This patch makes the following changes to GiST:
- refactor the code to keep a pin on the buffer currently being examined
by a GiST index scan. This avoids the need to invoke ReadBuffer() for
each tuple produced by the scan; this should result in a performance
improvement.
- add support for index tuple killing (once the above refactoring was
done, this was easy). This should ensure that GiST performance degrades
more gracefully in the presence of expired heap tuples.

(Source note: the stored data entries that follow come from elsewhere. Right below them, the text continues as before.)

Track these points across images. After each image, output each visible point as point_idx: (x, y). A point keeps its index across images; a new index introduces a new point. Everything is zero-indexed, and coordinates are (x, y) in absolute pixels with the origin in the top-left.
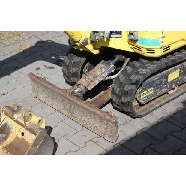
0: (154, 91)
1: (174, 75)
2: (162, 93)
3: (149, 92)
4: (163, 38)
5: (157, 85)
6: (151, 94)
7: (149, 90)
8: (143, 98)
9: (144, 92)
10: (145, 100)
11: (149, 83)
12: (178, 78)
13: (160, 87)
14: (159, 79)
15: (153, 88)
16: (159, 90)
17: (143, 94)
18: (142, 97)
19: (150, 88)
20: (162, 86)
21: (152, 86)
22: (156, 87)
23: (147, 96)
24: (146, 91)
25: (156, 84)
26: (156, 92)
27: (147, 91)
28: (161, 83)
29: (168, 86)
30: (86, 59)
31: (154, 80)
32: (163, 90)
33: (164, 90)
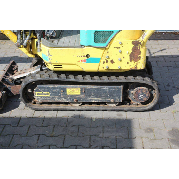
0: (50, 95)
1: (74, 91)
2: (60, 101)
3: (44, 94)
4: (50, 56)
5: (54, 92)
6: (48, 97)
7: (44, 93)
8: (38, 97)
9: (39, 93)
10: (41, 99)
11: (44, 88)
12: (79, 95)
13: (58, 95)
14: (55, 88)
15: (49, 93)
16: (57, 97)
17: (38, 93)
18: (36, 95)
19: (45, 92)
20: (60, 95)
21: (48, 91)
22: (53, 94)
23: (43, 97)
24: (41, 93)
25: (52, 91)
26: (54, 97)
27: (43, 93)
28: (59, 92)
29: (68, 98)
30: (37, 61)
31: (50, 87)
32: (61, 99)
33: (63, 99)
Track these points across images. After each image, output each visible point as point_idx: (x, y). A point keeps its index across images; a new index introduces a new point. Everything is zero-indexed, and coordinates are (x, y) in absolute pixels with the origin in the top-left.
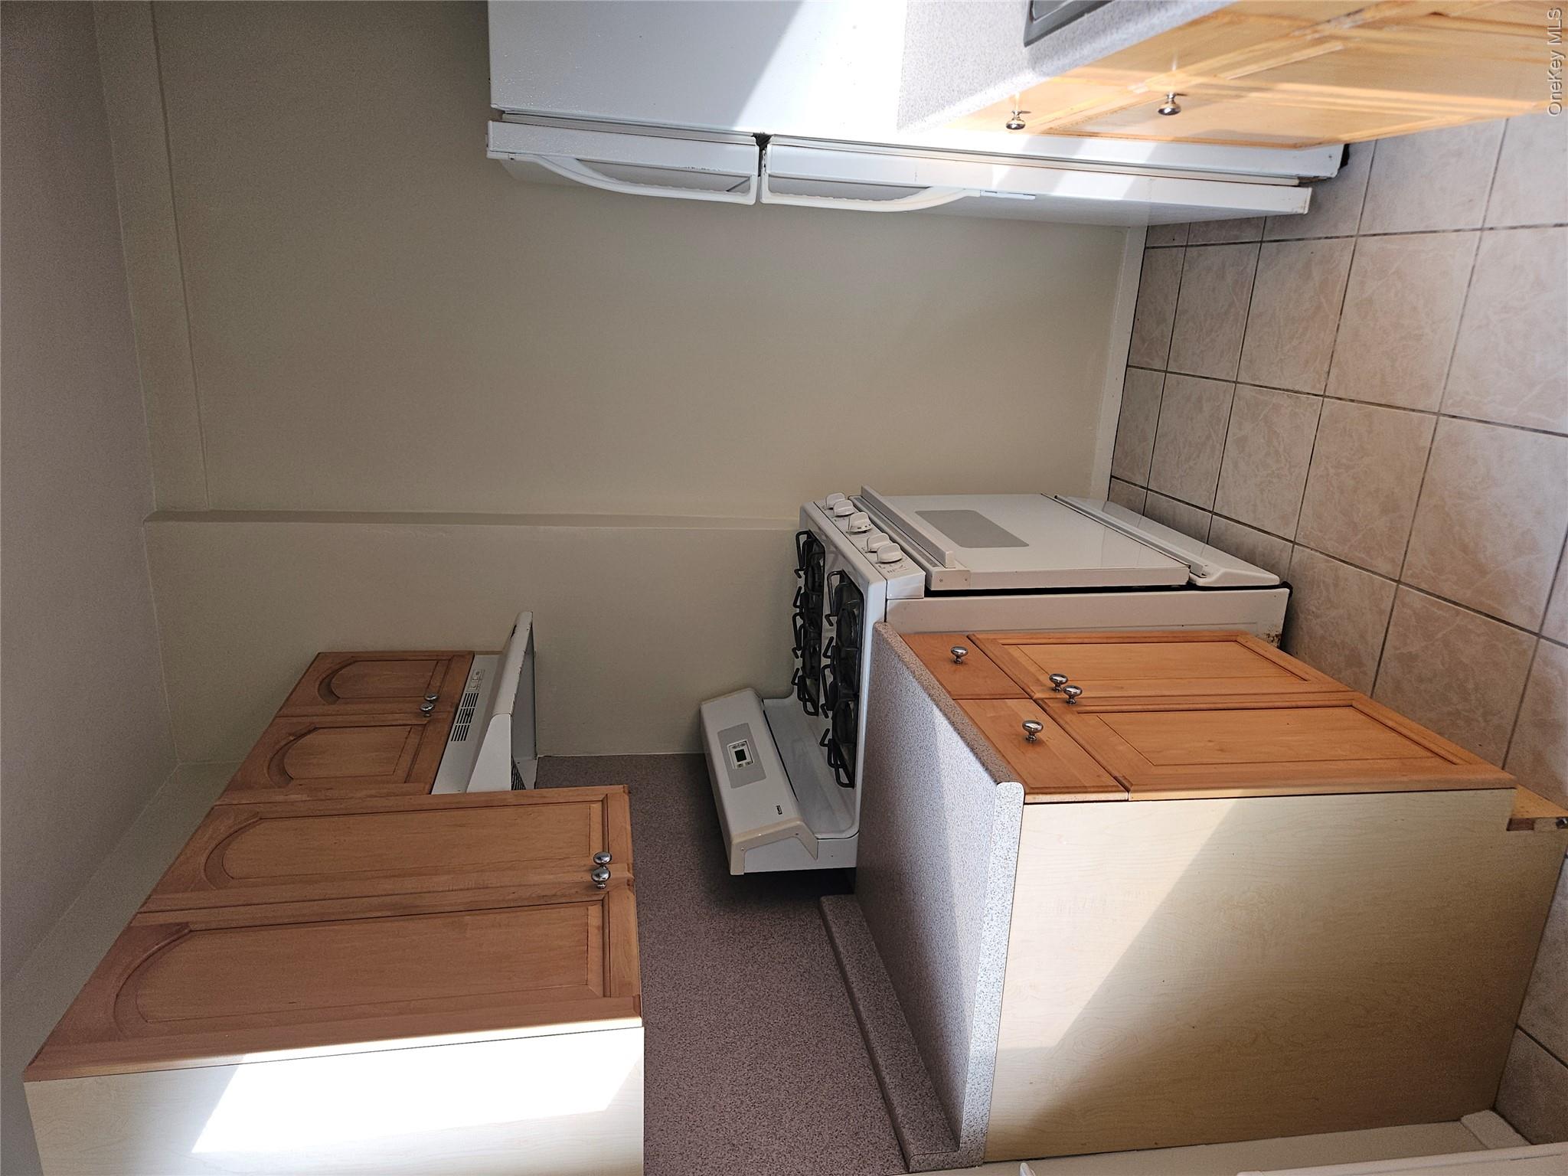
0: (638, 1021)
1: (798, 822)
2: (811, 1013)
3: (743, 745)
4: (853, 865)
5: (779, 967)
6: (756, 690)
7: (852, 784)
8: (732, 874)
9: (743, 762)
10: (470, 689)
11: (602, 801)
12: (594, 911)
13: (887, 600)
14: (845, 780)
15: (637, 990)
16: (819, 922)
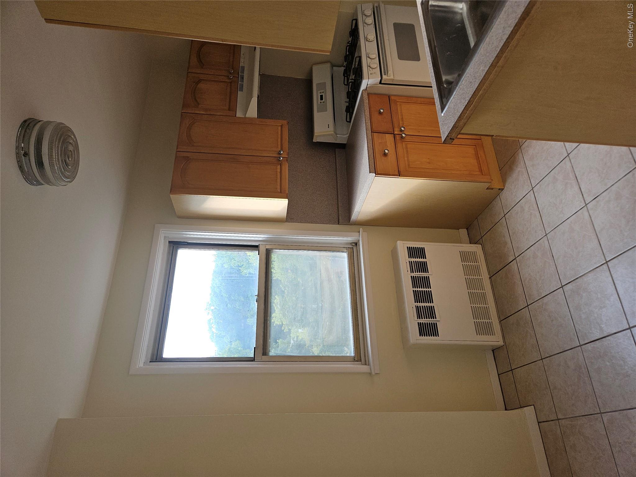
0: (287, 199)
1: (333, 133)
2: (326, 183)
3: (323, 93)
4: (345, 143)
5: (321, 169)
6: (332, 64)
7: (350, 122)
8: (313, 141)
9: (322, 101)
10: (241, 64)
11: (281, 126)
12: (279, 167)
13: (367, 84)
14: (348, 120)
15: (287, 192)
16: (334, 155)
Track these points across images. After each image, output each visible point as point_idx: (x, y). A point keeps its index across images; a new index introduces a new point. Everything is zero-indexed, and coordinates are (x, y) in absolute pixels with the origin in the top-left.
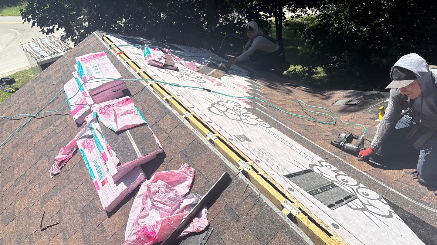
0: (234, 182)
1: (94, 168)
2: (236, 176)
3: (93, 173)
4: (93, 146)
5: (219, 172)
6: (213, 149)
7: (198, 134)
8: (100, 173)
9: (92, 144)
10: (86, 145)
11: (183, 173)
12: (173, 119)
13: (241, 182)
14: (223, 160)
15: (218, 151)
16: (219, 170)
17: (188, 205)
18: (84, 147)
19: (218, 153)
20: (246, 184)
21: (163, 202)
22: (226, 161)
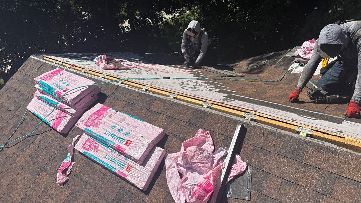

- remove gistscancache(): per discussion on -hackers, this is useless
- fold gistfirst() into gistnext(): there was a bunch of code duplicated
here for no good reason
- rename some structure fields to be more sensible
- add some comments to gistget.c
- rename IndexUpdateStats() to IndexCloseAndUpdateStats(), per
suggestion from Tom
- various other cleanups and improvements
Performance results:
I ran contrib/rtree_gist/bench/bench.pl to test the effect of these
changes. "$NUM" in create_test.pl was set to 400,000, and all tests were
run with "-b 40". The machine is a 2-processor Xeon 2.8 ghz, Linux
2.6.9, with a single SCSI 10k disk and 1GB of RAM. I ran the test a few
times to warm up the cache first. Results without patch:
total: 18.55 sec; number: 40; for one: 0.464 sec; found 1 docs
total: 18.44 sec; number: 40; for one: 0.461 sec; found 1 docs
total: 18.45 sec; number: 40; for one: 0.461 sec; found 1 docs
total: 18.43 sec; number: 40; for one: 0.461 sec; found 1 docs
Results with patch:
total: 16.97 sec; number: 40; for one: 0.424 sec; found 1 docs
total: 16.91 sec; number: 40; for one: 0.423 sec; found 1 docs
total: 16.96 sec; number: 40; for one: 0.424 sec; found 1 docs
total: 16.94 sec; number: 40; for one: 0.424 sec; found 1 docs
I've attached a gzip'd patch against current sources; it includes the
previous changes made to GiST for memory management and related cleanups
(sorry, I would include an incremental diff, but interdiff(1) seems to
be misbehaving...)
-Neil